Texto proporcionado:
*****

30 de mayo de 2015

Las mujeres fuertes.

Las mujeres fuertes solemos tornarnos en avasallantes con el paso del tiempo. No, no es una cualidad y está lejos de ser una virtud.
O eso es lo que la sociedad parece interpretar.

Generamos miedo, dudas, lejanía, como si fuéramos amazonas dispuestas a asar todo lo que respira.
Y quizás sea en parte porque aprendimos a usar la fuerza de tal manera, que es lo único que el otro puede ver, es la base que utiliza para juzgarnos. Hasta que se acerca.

Aprendimos a manejarnos en la vida, utilizando energía masculina. Aquella que nos da impulsos, nos empuja a buscar e iniciar todo lo que queremos, a materializar nuestros deseos, a no quedarnos quietas cuando algo nos está moviendo por dentro, a trabajar y defender nuestra vida con un poco de ferocidad.

*****

Material mostrado:
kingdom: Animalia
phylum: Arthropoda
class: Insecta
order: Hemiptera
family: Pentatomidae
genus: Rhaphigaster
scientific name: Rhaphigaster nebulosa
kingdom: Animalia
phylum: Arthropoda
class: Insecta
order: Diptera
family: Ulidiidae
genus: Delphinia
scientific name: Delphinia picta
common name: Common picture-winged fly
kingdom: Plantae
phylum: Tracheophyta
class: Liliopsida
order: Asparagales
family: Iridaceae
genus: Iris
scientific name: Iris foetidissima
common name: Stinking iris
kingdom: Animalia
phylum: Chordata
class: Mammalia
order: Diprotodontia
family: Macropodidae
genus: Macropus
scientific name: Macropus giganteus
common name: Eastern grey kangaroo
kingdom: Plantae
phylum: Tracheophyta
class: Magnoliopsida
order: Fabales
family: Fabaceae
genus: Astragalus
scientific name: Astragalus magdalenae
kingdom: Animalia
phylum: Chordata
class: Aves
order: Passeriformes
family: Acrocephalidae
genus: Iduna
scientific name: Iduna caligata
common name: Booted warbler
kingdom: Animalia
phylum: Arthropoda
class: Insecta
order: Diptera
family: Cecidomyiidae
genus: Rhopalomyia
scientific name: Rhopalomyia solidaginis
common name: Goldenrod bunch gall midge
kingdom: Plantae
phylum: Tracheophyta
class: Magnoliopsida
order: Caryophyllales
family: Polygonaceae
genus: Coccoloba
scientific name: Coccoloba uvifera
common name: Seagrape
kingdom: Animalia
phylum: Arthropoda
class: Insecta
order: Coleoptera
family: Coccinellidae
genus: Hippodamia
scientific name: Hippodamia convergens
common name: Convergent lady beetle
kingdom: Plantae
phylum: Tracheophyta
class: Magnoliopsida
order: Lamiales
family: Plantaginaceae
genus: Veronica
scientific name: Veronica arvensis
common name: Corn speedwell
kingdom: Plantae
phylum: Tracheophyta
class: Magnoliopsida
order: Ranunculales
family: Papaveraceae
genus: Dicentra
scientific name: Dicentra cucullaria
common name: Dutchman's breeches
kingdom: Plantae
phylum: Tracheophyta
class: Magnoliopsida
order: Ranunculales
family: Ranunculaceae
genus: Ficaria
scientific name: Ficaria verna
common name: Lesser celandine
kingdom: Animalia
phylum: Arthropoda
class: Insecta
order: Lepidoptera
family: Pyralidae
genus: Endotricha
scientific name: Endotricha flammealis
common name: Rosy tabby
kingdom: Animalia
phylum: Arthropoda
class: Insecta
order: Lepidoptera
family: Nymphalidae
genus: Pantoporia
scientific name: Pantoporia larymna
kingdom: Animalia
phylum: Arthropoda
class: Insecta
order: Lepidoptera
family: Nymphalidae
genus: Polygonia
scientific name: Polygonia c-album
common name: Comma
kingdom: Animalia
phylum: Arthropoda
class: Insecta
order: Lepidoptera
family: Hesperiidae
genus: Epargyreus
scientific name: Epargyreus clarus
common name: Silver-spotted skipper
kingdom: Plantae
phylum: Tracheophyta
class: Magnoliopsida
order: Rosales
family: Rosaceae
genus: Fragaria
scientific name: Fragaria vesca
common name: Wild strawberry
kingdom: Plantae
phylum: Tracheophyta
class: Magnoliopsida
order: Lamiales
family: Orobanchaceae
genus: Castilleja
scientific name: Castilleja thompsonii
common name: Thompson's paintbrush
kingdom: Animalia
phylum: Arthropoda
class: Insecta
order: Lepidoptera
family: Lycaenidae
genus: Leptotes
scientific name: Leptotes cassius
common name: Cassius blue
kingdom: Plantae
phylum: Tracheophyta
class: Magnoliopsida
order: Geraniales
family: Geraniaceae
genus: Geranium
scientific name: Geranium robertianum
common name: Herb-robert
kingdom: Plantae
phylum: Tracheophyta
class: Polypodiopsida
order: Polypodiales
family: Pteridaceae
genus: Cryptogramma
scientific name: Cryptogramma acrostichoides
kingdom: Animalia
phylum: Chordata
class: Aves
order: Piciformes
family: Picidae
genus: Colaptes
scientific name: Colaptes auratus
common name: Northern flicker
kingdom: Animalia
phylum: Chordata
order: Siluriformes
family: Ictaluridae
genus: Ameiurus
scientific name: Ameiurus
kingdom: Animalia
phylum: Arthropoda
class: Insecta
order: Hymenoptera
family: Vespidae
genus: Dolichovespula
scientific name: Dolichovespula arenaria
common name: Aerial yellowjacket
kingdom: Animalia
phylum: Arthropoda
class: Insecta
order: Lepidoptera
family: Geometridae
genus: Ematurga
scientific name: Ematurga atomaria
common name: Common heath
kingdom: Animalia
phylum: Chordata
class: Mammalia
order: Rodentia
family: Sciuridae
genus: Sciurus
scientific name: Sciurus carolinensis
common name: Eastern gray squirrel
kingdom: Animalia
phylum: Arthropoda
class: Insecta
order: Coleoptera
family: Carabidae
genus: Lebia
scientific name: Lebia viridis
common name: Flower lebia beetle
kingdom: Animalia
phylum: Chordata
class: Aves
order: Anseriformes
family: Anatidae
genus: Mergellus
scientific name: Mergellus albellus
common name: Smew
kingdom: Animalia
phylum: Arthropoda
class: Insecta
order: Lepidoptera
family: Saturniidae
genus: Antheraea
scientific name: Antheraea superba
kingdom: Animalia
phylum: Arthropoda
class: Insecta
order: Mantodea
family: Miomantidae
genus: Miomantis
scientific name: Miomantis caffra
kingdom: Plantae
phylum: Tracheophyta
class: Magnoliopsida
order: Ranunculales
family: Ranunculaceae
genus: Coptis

*****

Tu objetivo:
Por favor, extrae del texto sobre las mujeres fuertes el fragmento que empieza en "30 de mayo de" y termina en "lo que respira.", sin cambiar nada. Los ítems no tienen relación con el texto sobre las mujeres fuertes.

Resultado obtenido:
30 de mayo de 2015

Las mujeres fuertes.

Las mujeres fuertes solemos tornarnos en avasallantes con el paso del tiempo. No, no es una cualidad y está lejos de ser una virtud.
O eso es lo que la sociedad parece interpretar.

Generamos miedo, dudas, lejanía, como si fuéramos amazonas dispuestas a asar todo lo que respira.